According the article, the ubiquitous broadband has suddenly become the springboard from which nations seek to do so much for themselves within the interconnected world. In this report Olubayo Abiodun, Clifford Agugoesi and Chimezie Ndubisi highlight the nexus between high-speed internet connectivity and the attainment of the MDGs by African nations.

African governments are still fixated on how to meet the Millennium Development Goals (MDGs) given the many challenges that they have to deal with. The mandate has not been made any easy given the rising costs of governance, spiralling challenges and competing needs in the midst of dwindling fortunes in the political and economic spheres. From combating diseases to reducing child mortality, implementing Universal Basic Primary Education, ensuring gender equality, intractable security issues and political upheavals, the MDGs are somewhat intertwined. This is where mobile broadband has been described as the single most important hope left for Africa to accelerate towards meeting the MDGs by the target date of 2015.

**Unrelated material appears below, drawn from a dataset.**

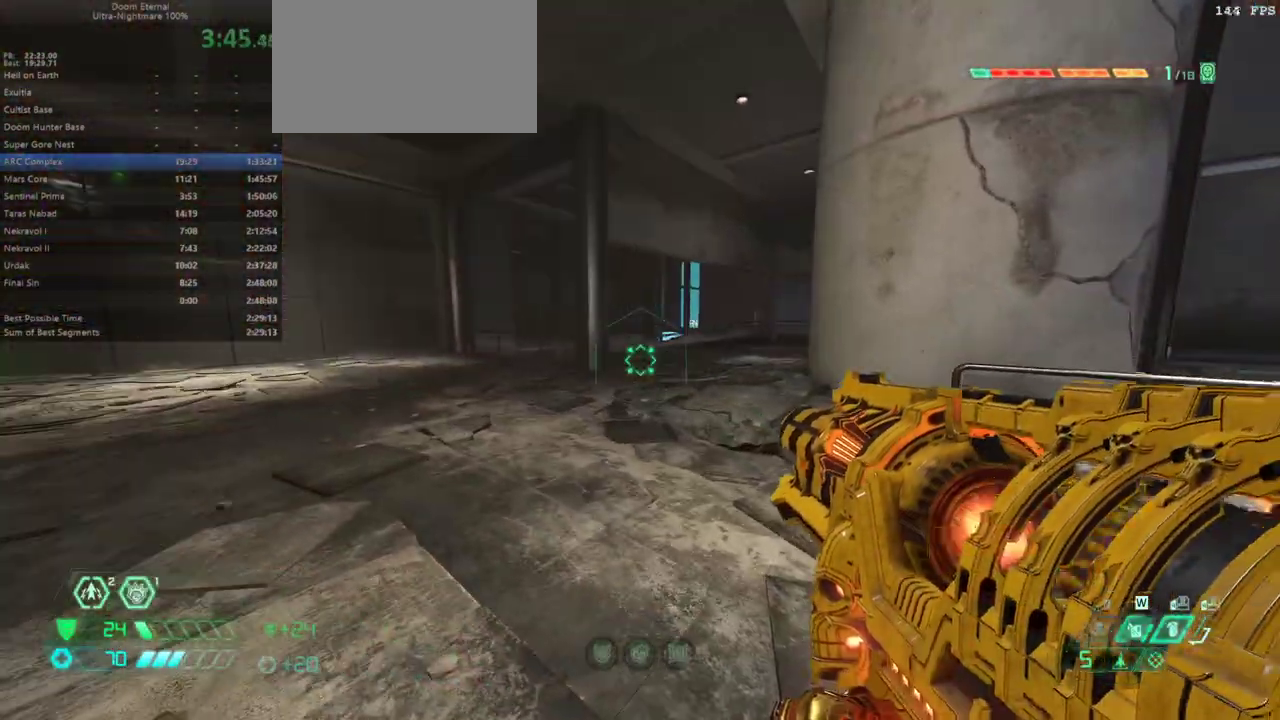
{"keys": ["r"], "mouse": [], "events": [[200, "l", "down"], [300, "l", "up"], [467, "r", "down"]]}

Pundits have stressed that if African countries can embrace the unique power of mobile broadband technology, the continent has a good chance of meeting the MDGs deadline. The key areas of focus for Africa with regards to the MDGs are education, health and environment. The concern in the area of education was exemplified last month when statistical detailed unveiled that 10.5 million children of school age in Nigeria go about roaming the streets instead of being in the classrooms.

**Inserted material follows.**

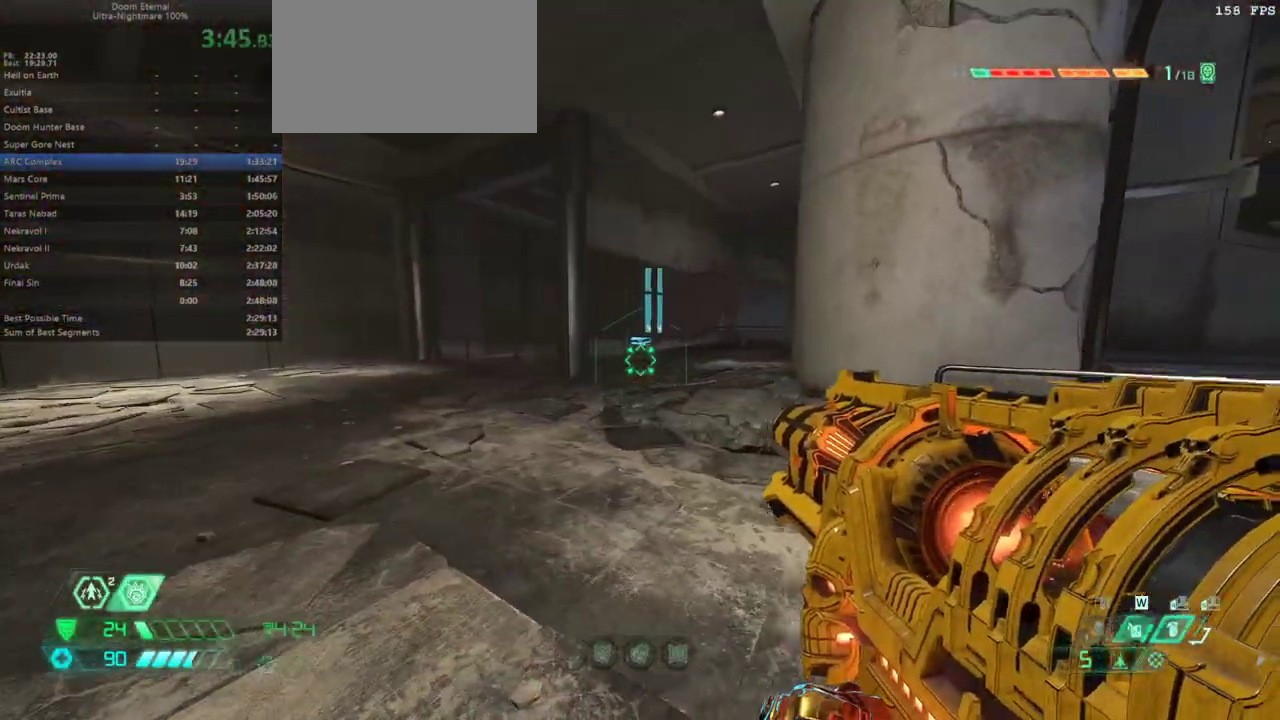
{"keys": [], "mouse": [], "events": [[67, "r", "up"], [267, "bw", "down"], [400, "bw", "up"]]}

It is in these three broad areas (education, health and environment) that industry experts think the mobile broadband has a significant role to play in pushing forward the profile of the African continent. The argument is that mobile broadband is an easily deployable solution for providing education in under-served areas. Statistics showed that about 90 per cent of children in the developing world are enrolled in primary school. However, in some regions like sub-Saharan Africa, it is said that up to 30 per cent of children drop out before their final primary year. But from recent developments it has been observed that broadband can better engage children, equipping them with valuable ICT skills and opening a window on the world’s information resources, in a multitude of languages. Mobile broadband has also been helpful in the financial inclusion of the majority of Africans who reside in the hinterlands of the continent. For instance, about 70 per cent of Africans living in the rural areas make up the population of the continent.